Saturday, September 04, 2004

topic:
I so rarely hear of karma being mentioned in a way with which I agree, so either I'm just plain wrong or everyone else is just stupid; and my attention to grammar is too meticulous for me to be wrong.

Even at the monastery, I had to cringe when I heard someone mention something about a car accident and injury, and "What have I done to get this karma?". Dumbass. I think as a general rule, when one thinks about karma, don't be thinking "me". There is no 'me' in 'karme', er, karma.

Think of karma as a squishy stress ball, and if you press in on one side, it presses out somewhere else. But it's all one thing. My karma is the same thing as your karma and everyone else's karma. It's just the manifestations that are different, and manifested reality, the difference, is delusion. The "linear equation" karma is just so egocentric and dualistic, it can't be right. And any human morality or subjective indignation should just be let go. The universe isn't that petty.

And another thing! All discriminating and dualistic thoughts and actions, which is to say short of enlightenment, create karma. So even calling that guy "dumbass", if I'm attached to a notion of a dumbass, if I think of him as a dumbass separate from everything else in the universe that is not "dumbass", that creates bad karma. Fortunately, we are all dumbasses.

Actually, I think I'll stop there since I'm not sure I had any direct insight into the idea, and even though I feel I know what I'm talking about, it does come a bit too close to the Buddhist party line on the subject. Not that that's bad or good, I'm just not into dogma. It tempts the need for stamps of approval, which I eschew.

new topic:
I think my resistance to the label "Buddhist" is probably futile, and eventually I'm just going to have to accept it. Buddhism, and I say this with a grain of salt planted firmly in my cheek, hasn't taught me anything. It was more my thoughts were my own, and writings associated with Buddhism articulated them very well, and have continued, along with ideas from other traditions, to help guide the development of my being.

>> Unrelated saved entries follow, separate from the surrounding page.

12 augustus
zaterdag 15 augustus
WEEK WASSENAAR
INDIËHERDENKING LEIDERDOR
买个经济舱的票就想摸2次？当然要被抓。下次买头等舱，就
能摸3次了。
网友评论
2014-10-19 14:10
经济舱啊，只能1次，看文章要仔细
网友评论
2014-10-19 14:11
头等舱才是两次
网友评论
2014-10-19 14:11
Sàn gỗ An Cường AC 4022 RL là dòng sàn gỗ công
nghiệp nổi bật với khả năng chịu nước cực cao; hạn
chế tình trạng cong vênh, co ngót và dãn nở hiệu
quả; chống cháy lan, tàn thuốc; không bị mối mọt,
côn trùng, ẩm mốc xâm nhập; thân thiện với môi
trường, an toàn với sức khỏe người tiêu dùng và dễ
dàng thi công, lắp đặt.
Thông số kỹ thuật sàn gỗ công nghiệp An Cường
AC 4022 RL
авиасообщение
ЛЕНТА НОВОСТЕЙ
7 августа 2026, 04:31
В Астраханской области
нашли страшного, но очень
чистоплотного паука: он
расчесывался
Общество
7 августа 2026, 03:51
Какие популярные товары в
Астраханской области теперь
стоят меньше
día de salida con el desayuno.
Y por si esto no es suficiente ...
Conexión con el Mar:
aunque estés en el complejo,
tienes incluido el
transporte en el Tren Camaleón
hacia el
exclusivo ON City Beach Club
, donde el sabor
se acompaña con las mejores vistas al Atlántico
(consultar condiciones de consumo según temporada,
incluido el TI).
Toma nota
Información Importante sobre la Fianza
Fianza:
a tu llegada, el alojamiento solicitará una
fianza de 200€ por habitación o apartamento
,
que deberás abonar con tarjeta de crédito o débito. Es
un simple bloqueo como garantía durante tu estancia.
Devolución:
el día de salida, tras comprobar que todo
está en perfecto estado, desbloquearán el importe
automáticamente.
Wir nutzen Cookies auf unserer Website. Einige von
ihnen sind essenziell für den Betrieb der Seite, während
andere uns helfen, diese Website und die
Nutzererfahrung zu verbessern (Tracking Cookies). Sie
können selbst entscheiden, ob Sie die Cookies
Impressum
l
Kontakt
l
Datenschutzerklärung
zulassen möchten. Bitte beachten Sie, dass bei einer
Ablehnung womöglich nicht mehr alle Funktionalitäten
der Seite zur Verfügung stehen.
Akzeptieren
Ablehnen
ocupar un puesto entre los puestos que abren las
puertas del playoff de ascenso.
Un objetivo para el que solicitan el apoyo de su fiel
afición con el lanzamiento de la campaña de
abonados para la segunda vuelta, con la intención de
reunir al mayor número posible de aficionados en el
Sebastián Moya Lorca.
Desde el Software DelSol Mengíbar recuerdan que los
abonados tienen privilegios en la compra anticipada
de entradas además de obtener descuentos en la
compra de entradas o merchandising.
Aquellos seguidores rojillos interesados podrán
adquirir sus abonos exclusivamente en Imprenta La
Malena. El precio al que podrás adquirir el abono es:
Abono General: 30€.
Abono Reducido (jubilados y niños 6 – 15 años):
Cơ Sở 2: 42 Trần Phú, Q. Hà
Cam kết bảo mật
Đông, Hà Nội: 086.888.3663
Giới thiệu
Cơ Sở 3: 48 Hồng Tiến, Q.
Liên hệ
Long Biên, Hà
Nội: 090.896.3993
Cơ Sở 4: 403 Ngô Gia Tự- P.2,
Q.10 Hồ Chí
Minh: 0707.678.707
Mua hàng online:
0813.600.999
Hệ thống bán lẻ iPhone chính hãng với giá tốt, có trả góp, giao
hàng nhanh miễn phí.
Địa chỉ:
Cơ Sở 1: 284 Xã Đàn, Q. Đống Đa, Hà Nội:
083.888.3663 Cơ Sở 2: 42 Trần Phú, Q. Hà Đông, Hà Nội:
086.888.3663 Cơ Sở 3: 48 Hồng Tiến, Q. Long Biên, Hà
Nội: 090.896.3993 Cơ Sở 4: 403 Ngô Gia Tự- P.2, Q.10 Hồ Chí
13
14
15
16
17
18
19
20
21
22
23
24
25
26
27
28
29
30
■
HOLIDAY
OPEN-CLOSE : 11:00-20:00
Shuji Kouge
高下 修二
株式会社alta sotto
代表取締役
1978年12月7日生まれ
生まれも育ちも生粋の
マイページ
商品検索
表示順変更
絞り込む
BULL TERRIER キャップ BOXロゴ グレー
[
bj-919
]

The danger, of course, is that it's like a church with something nice written on the front. So you step in the door and someone gives you a pamphlet. Next thing you know, you're espousing stuff from the pamphlet which you haven't critically digested, but you do it because you like being called the label that got stuck on you when you entered the front door.

But the problem with resisting being identified as Buddhist is that a lot of these things may be terms of art, and resisting the identity risks losing the point of reference. In fact, for most Americans, "karma" is dualistic, moral, petty, and smug. So I am wrong in my formulation of karma because I'm not talking about the same thing as most Americans, even in an American Zen Buddhist monastery. (which is not to deny the possibility that I am, in fact, just plain wrong).